● **Job**
Show only those lines of the entries where the string "Поступило" is found.

● **Records for this exercise**
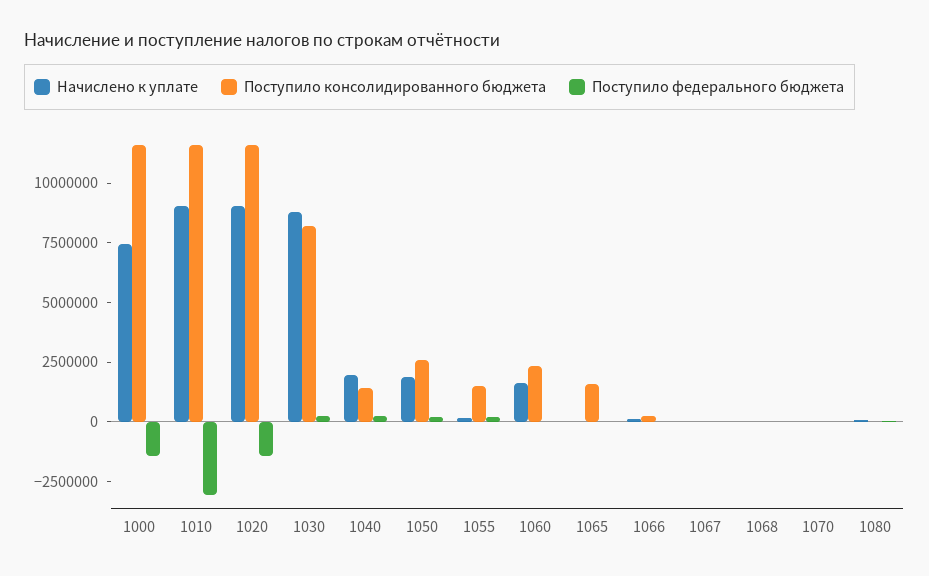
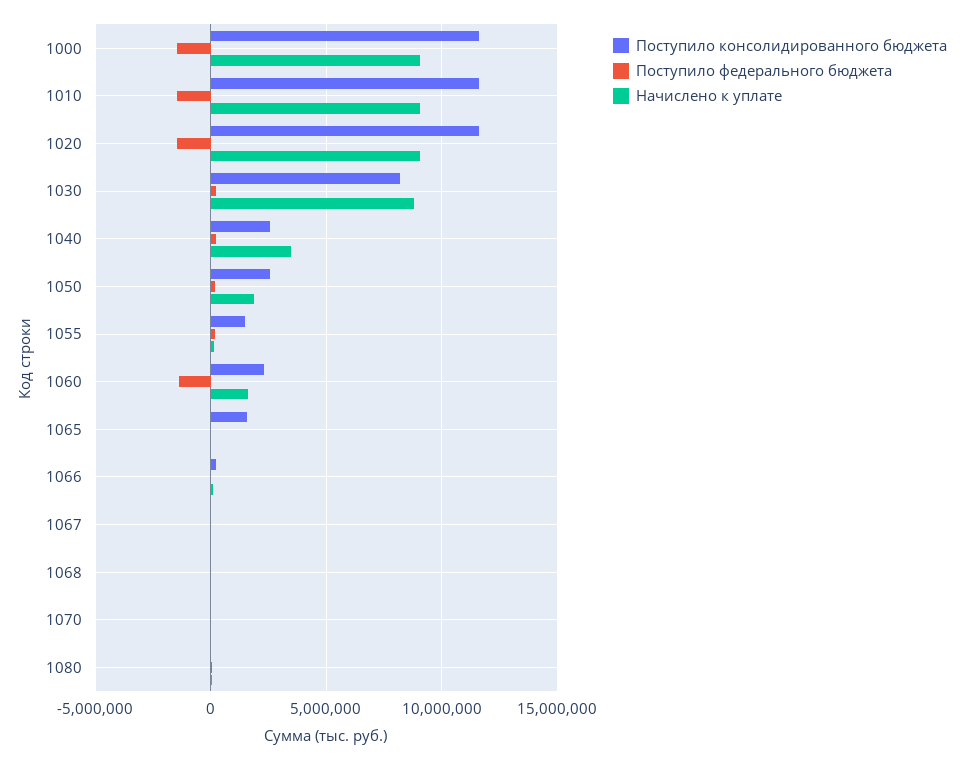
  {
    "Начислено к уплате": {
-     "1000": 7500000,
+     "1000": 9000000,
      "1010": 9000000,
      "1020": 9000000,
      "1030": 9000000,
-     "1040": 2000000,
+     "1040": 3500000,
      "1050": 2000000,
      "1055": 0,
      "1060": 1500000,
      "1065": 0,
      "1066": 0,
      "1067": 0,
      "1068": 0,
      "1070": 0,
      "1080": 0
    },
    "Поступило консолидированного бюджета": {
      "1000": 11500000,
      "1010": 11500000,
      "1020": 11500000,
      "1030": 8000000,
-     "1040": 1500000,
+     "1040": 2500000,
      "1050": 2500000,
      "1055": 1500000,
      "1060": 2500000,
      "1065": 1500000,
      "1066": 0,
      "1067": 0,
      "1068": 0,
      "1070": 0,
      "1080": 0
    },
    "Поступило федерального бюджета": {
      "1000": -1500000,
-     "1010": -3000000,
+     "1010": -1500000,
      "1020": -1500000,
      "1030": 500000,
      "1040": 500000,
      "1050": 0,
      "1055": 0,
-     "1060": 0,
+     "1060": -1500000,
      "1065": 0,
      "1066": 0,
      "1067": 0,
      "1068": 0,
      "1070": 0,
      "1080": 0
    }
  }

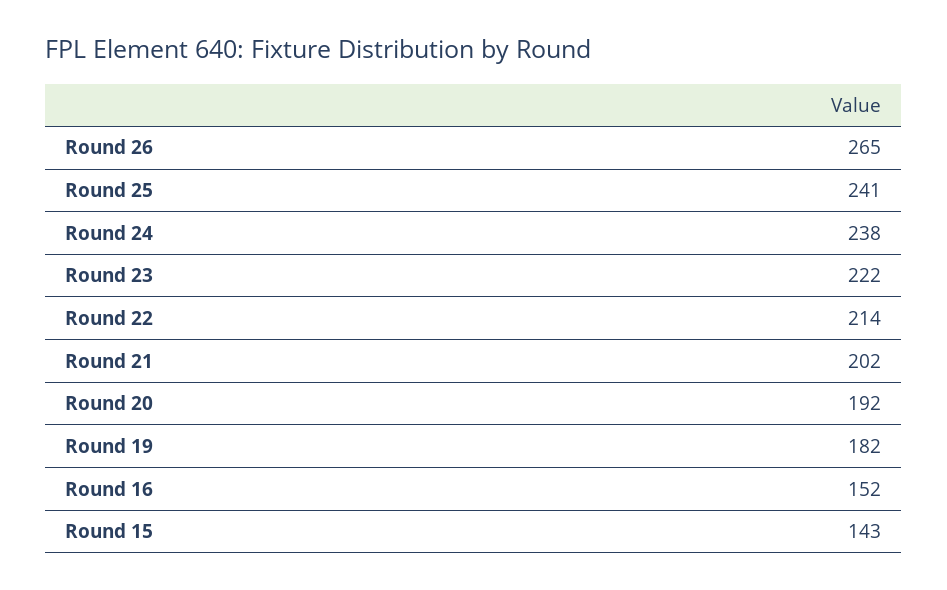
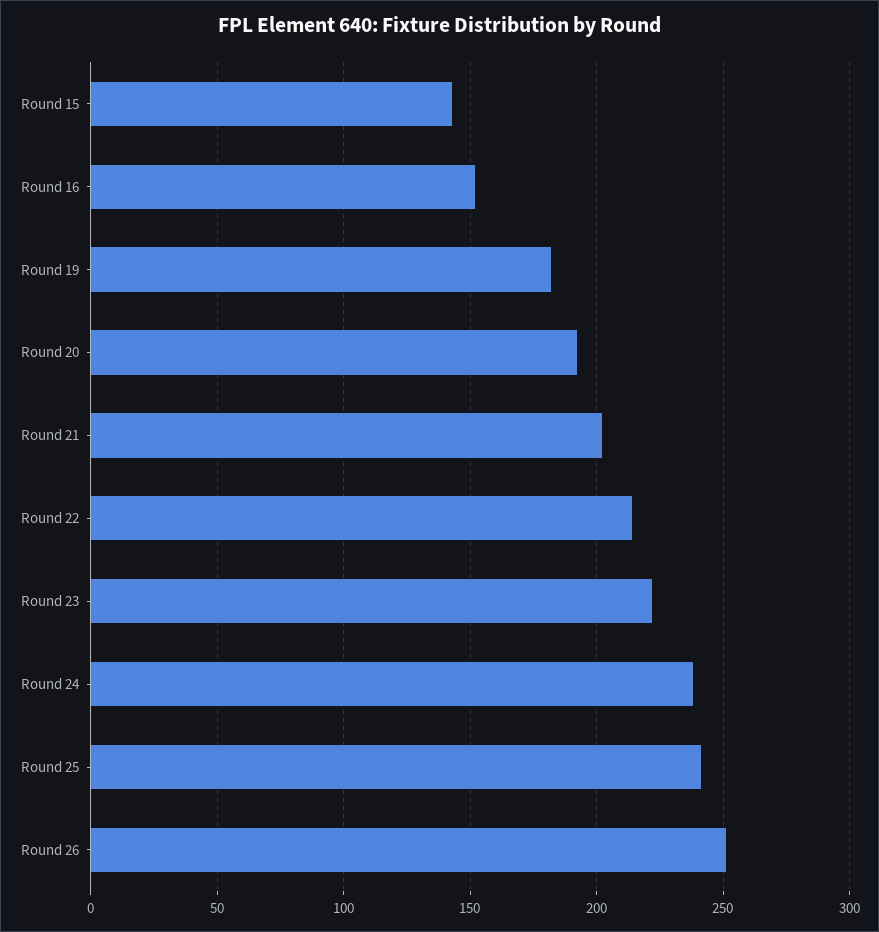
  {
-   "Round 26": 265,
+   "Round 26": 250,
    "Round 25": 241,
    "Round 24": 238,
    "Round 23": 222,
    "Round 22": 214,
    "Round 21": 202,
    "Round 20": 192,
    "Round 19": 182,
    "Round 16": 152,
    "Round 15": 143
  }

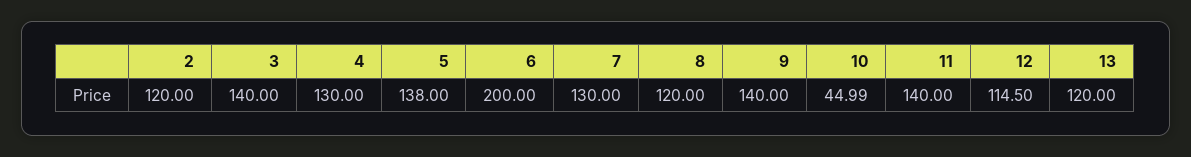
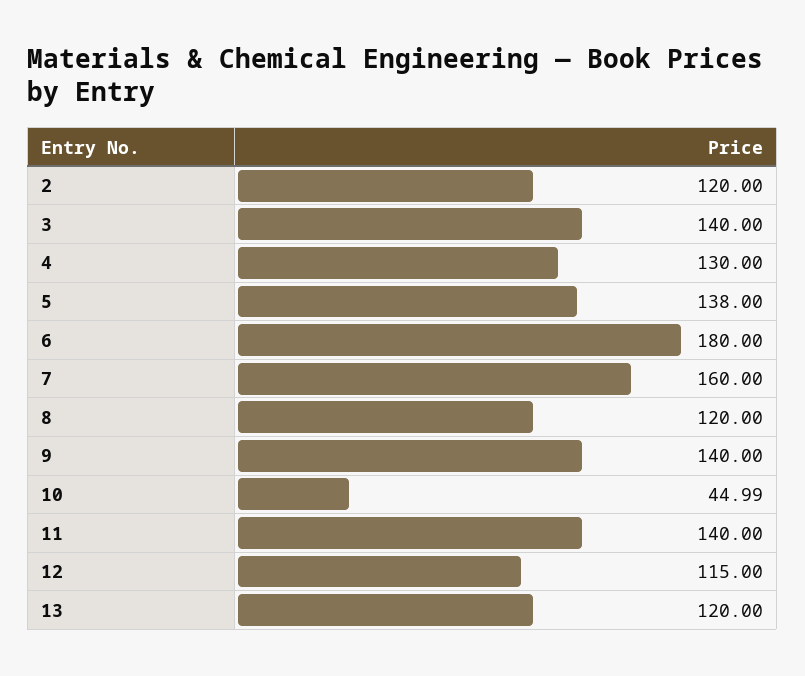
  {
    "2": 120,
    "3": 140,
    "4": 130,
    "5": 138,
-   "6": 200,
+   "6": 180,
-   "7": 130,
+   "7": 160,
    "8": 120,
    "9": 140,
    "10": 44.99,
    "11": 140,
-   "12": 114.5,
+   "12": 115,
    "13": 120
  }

● **Result of this exercise**
    "Поступило консолидированного бюджета": {
    "Поступило федерального бюджета": {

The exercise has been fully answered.